DIRECTIVE> Write out the lines below again, substituting "per stuk" for each "per potje" and changing nothing else. Leave out the pictures.

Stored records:
* * * * * * * * *
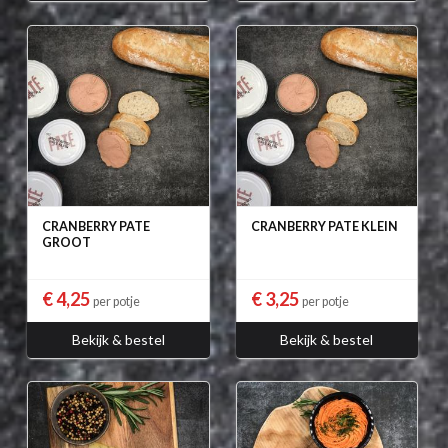
CRANBERRY PATE
CRANBERRY PATE KLEIN
GROOT
€ 4,25
€ 3,25
per potje
per potje
Bekijk & bestel
Bekijk & bestel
* * * * * * * * *
ANSWER BOX>
CRANBERRY PATE
CRANBERRY PATE KLEIN
GROOT
€ 4,25
€ 3,25
per stuk
per stuk
Bekijk & bestel
Bekijk & bestel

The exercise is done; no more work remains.